Zusammenfassend lässt sich sagen: Das Kompendium stellt über weite Strecken eine Zusammenstellung nützlicher Erkenntnisse aus der erziehungswissenschaftlichen Forschung dar, denen Ziele vorangestellt werden, die der Autor der neutestamentlichen Verkündigung entnimmt. Dabei bleibt die Abgrenzung zwischen Theologie und Pädagogik unklar.

Begrüßenswerte Forderungen aber wenig Anleitung zur praktischen Verwirklichung
Der Schreibstil des Autor ist gewöhnungsbedürftig und einerseits von vereinnahmenden Wir-Formulierungen gekennzeichnet, andererseits von anspruchsvollen Imperativen. Dadurch entsteht beim Lesen der Eindruck, dass der Autor zwar viele begrüßenswerte Forderungen an erzieherisches Handeln stellt aber wenig Anleitung zur praktischen Verwirklichung im pädagogischen Alltag gibt.

Die zahlreichen Fußnoten mögen den Leser etwas verwirren, jedoch zeugen sie von der in jeder Hinsicht umfassenden Belesenheit des Autors und bieten die Möglichkeit, zusammen mit dem sehr ausführlichen Literaturverzeichnis einzelne Themen selbständig weiter zu vertiefen.

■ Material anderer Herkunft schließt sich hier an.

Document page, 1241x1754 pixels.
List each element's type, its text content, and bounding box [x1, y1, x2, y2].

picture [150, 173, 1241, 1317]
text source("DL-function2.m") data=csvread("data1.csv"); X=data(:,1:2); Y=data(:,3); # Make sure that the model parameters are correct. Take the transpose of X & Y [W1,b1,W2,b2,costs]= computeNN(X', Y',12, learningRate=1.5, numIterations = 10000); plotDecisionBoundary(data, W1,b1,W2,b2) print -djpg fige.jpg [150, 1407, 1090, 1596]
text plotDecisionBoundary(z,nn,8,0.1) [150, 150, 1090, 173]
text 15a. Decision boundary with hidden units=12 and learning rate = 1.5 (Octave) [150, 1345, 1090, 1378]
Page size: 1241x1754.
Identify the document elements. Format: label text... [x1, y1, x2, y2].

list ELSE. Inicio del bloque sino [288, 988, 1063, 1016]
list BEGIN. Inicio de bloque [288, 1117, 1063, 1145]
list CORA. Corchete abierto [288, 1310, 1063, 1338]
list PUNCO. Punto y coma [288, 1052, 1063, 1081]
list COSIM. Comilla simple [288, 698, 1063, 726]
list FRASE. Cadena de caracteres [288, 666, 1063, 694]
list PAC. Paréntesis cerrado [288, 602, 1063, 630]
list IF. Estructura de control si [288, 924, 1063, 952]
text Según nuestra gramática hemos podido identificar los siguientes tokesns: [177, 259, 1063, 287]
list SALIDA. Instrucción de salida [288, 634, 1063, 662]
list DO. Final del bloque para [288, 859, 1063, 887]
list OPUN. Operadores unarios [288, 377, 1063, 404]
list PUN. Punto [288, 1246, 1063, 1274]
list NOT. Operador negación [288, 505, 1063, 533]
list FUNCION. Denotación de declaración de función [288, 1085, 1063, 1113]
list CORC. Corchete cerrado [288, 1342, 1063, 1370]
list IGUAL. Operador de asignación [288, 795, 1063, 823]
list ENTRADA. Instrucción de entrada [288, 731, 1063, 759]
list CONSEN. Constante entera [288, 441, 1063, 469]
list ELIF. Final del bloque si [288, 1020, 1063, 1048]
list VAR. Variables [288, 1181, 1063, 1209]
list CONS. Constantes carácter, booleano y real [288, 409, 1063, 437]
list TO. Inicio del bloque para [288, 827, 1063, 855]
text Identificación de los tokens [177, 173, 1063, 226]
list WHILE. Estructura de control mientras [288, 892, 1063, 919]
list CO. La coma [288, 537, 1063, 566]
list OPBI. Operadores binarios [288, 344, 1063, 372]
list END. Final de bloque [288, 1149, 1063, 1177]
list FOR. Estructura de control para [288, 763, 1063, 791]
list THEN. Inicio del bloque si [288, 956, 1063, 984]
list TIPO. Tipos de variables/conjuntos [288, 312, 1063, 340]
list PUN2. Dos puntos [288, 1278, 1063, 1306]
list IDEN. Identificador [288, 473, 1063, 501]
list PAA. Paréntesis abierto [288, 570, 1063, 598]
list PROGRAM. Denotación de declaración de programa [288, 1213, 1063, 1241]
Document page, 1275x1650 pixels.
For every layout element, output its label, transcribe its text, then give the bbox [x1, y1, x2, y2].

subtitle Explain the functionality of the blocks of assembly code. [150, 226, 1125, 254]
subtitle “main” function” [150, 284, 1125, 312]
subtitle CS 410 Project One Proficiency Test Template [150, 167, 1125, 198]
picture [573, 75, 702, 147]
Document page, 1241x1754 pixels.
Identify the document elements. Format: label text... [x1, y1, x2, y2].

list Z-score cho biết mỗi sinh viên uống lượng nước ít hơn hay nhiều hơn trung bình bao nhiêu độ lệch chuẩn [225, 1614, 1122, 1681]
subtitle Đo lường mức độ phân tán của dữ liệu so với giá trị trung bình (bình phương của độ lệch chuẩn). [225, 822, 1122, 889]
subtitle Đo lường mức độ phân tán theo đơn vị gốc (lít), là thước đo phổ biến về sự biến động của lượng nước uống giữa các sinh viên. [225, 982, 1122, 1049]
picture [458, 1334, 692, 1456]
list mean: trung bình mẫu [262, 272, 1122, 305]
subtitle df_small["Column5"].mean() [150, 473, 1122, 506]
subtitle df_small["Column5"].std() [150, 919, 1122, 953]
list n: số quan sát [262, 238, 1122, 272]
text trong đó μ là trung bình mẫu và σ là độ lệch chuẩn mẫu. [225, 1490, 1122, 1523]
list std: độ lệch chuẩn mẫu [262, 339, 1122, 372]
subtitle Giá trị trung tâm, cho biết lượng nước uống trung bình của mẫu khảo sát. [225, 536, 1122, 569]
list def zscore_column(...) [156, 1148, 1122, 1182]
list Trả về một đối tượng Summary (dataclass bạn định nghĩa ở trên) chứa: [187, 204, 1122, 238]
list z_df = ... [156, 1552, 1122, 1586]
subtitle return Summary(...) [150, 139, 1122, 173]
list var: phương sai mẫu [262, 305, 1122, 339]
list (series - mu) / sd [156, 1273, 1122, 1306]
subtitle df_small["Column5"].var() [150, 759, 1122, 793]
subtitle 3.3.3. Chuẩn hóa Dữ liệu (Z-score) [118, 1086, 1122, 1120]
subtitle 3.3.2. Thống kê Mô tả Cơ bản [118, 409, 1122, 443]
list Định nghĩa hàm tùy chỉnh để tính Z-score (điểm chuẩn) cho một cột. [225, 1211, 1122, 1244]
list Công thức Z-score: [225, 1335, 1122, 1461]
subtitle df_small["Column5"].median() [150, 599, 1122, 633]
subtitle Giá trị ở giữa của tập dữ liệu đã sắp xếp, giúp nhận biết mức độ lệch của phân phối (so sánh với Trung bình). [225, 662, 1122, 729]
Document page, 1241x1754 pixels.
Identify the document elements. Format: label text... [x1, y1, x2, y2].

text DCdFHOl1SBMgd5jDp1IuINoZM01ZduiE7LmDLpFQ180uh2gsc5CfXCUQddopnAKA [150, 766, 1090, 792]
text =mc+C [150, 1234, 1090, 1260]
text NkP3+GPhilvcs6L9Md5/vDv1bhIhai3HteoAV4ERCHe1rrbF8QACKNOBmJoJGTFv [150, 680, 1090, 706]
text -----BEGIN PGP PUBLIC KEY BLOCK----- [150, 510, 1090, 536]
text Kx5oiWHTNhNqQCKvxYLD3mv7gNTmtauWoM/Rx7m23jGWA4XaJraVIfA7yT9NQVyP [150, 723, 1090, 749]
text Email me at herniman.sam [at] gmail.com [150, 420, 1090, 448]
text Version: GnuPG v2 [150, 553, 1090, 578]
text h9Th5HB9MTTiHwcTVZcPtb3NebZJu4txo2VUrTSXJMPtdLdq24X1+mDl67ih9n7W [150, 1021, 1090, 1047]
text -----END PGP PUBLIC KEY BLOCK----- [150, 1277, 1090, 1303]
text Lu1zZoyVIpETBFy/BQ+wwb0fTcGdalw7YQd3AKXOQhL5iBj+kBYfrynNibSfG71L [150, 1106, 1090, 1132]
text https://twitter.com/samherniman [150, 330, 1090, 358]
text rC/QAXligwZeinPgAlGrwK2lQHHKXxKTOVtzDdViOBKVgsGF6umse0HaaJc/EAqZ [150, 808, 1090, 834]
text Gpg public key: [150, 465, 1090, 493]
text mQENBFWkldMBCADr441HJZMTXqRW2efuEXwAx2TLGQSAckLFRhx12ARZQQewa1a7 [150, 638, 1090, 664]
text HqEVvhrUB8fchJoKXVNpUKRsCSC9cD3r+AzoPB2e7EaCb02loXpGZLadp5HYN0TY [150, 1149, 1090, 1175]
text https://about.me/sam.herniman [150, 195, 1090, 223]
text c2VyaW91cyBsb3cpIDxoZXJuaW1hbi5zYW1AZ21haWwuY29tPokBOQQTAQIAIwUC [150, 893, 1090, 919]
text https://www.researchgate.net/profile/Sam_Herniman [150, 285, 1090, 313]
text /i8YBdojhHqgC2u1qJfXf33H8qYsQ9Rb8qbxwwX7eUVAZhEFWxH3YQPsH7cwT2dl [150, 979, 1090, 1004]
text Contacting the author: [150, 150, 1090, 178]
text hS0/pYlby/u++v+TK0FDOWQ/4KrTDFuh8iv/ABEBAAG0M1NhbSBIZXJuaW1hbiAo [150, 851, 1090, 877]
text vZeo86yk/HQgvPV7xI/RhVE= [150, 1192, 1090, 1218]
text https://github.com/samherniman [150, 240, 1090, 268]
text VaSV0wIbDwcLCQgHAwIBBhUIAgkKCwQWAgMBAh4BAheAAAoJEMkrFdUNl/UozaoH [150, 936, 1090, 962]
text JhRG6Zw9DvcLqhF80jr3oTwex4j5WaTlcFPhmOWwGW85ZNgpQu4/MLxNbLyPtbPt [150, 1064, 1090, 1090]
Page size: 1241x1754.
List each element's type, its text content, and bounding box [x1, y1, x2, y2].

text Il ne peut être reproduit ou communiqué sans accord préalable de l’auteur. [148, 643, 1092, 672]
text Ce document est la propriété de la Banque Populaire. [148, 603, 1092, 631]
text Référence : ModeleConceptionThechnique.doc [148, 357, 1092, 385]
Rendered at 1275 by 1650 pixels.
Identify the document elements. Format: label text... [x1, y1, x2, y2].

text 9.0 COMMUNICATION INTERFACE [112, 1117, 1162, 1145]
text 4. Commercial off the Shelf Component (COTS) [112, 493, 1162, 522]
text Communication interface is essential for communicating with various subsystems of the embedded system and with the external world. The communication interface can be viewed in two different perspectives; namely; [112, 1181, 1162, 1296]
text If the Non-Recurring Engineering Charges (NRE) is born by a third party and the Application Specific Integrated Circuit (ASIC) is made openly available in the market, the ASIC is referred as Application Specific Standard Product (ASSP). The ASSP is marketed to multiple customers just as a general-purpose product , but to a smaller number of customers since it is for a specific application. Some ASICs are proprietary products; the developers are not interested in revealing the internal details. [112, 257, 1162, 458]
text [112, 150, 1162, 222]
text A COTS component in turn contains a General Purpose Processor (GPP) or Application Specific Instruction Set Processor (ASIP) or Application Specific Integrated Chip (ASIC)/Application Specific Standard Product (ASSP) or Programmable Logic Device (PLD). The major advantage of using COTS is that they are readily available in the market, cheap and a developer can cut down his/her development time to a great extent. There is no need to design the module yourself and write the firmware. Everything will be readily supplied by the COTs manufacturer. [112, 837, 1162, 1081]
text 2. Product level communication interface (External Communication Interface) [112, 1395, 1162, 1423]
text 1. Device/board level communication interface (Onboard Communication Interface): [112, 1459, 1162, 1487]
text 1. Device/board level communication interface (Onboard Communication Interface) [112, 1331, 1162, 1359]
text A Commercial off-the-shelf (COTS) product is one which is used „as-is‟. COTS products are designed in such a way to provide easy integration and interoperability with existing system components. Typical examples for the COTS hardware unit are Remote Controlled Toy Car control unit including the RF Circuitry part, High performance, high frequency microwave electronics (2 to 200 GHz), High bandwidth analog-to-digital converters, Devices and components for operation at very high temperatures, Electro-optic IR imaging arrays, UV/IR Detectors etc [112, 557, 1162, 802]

Unerfreulich ist die oft verkürzte und einseitige Darstellung sowie die undifferenzierte und z.T. polemische Kritik säkularer Pädagogikentwürfe. Der Autor verspielt damit die Chance, im erziehungswissenschaftlichen Diskurs unserer Tage ernst genommen zu werden.

Andreas Schmidt
D-Leipzig


Fußnoten

[1] Gemeint ist keine Schwäche des biblischen Schöpfungsberichts, sondern Schwachstellen des daraus abgeleiteten wissenschaftlichen Modells.